After her second DUI arrest in a matter of weeks, emerging B-movie star Maggie Chase (Frederick) enters house-arrest purgatory, saddled with an ankle monitor and anxious about the career aftereffects. While her PR team tries to spin something marketable out of her legal troubles, her bad-boy lover, Dov (Rydell), brings Maggie home to meet his well-connected Hollywood family. Everyone has an angle, but only Dov's lovestruck brother, Aaron (Wyle), has the troubled talent's best interests in mind.

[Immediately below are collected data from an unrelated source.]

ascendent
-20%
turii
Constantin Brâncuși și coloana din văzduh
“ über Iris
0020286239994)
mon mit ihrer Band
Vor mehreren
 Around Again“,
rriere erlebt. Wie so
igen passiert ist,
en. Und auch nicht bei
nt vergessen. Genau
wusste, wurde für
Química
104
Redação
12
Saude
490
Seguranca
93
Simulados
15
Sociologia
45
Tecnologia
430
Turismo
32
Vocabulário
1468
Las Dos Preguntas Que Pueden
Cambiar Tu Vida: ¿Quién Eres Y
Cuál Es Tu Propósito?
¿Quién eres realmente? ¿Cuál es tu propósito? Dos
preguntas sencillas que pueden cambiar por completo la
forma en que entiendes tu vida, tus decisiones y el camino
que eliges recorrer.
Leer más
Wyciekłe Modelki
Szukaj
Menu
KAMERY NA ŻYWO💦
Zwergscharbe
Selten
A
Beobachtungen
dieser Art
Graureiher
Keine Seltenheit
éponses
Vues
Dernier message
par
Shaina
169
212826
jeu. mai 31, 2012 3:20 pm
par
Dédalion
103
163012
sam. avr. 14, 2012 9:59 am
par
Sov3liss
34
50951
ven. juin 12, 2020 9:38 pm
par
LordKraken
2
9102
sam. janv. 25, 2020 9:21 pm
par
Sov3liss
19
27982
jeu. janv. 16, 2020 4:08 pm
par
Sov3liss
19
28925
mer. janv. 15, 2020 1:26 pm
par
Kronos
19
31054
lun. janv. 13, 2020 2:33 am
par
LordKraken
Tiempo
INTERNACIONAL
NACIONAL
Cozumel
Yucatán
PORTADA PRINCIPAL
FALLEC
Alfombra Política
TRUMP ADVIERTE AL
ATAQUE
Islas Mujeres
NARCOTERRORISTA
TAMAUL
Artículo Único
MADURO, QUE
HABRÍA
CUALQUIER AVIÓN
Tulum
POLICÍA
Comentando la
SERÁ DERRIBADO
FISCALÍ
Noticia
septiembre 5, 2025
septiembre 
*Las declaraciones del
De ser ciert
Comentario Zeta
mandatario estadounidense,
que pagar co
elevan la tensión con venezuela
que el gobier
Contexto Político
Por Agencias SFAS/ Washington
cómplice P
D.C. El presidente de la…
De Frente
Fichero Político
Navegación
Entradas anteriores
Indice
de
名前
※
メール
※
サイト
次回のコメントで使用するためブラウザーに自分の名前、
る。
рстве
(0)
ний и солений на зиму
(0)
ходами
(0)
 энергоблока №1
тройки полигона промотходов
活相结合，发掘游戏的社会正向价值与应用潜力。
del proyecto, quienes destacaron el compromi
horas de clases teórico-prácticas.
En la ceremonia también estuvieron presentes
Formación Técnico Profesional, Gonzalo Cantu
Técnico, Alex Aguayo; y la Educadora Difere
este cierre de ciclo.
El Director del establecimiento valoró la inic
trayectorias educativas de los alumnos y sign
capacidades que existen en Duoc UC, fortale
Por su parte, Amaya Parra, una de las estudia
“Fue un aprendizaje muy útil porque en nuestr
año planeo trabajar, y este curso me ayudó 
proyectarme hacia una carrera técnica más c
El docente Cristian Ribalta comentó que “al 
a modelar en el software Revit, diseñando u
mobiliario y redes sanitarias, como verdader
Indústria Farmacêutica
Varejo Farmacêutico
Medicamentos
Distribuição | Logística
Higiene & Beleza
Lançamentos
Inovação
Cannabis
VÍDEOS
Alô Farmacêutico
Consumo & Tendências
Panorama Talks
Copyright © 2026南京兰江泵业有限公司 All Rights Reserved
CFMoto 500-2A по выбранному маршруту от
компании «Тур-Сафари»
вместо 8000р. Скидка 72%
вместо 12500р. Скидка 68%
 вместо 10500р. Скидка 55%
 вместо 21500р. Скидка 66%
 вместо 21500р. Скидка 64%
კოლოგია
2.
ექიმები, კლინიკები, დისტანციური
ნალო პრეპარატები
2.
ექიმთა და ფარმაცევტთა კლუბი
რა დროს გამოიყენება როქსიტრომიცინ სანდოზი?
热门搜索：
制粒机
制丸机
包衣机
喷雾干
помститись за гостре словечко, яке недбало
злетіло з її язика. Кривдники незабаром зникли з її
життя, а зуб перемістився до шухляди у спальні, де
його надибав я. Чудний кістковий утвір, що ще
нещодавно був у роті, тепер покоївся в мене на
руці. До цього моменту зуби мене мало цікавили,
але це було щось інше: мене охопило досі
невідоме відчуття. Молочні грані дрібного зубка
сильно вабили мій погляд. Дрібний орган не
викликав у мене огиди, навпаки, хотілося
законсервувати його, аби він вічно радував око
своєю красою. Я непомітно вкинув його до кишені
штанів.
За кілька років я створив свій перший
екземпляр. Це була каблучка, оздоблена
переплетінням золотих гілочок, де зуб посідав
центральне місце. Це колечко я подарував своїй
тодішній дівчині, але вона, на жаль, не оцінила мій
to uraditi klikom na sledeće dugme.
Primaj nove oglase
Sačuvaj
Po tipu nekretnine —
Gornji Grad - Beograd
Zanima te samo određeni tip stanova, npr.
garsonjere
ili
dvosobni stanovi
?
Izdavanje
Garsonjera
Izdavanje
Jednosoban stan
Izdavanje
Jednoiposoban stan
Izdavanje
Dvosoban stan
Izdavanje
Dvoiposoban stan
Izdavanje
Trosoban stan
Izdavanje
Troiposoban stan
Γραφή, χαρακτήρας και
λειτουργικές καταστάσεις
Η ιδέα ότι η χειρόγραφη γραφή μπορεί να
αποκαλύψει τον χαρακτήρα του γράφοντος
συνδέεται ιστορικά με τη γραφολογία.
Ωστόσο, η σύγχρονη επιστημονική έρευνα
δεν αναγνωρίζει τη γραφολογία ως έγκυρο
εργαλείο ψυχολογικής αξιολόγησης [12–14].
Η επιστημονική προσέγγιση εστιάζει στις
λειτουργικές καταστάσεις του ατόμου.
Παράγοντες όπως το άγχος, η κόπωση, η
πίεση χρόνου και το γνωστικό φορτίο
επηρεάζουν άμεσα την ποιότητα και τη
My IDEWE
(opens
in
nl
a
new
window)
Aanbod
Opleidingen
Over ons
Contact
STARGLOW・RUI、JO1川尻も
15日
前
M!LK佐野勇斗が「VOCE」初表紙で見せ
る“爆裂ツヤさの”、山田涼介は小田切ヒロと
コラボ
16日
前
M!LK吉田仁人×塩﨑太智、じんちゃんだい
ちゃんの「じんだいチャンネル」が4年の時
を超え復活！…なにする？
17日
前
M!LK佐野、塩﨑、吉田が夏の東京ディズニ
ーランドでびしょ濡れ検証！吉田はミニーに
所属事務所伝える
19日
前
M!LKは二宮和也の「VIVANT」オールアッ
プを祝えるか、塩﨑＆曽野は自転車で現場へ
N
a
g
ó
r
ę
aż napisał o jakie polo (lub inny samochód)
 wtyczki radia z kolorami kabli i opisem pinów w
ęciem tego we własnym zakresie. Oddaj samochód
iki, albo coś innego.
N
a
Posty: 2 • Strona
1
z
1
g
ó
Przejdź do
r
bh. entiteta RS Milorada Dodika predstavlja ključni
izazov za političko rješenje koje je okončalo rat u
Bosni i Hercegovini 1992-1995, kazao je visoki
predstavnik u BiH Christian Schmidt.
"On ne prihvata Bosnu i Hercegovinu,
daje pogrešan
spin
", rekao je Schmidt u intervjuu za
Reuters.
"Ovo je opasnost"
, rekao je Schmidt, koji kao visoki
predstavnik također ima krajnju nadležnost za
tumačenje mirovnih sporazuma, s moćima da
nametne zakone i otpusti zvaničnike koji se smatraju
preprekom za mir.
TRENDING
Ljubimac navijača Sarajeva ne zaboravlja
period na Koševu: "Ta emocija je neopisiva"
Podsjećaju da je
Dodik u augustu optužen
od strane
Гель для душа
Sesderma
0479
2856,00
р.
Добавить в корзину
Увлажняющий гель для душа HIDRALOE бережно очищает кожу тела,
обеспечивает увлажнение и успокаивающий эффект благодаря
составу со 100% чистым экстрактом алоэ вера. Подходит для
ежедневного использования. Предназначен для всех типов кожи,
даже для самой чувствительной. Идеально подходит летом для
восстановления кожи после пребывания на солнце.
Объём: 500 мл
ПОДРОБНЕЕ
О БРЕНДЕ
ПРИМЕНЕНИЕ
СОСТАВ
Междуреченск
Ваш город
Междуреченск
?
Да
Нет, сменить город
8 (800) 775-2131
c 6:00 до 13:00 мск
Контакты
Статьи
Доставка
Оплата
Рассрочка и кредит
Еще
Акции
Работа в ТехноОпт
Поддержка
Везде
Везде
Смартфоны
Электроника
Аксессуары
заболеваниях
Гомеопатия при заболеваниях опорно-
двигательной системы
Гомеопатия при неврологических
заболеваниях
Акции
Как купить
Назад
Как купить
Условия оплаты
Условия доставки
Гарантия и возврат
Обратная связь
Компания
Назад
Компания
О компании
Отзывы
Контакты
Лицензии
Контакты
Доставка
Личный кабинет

Writer-director Henry Jaglom (A Safe Place) is nothing if not consistent, having spent nearly 40 years churning out chatty West Coast comedies that angle for both Woody Allen's weary urbanity and old Hollywood sentiment. The indie iconoclast's latest proves to be damningly out of touch with the culture it's satirizing; having your characters worry over "Google points," as if the Internet were from a faraway land, does not make your curdled showbiz critique two decades past its sell-by date feel current. Sporting a big strawberry mane and elastic features, Frederick has a nice comedic energy. But she's miscast as a fame-hungry starlet, making Wyle's soft-eyed attentions seem misdirected rather than romantically promising. Jaglom can craft a scene and stage organic conversations, but if his saps and suckers never wander beyond a hermetic view of the real world, then so what?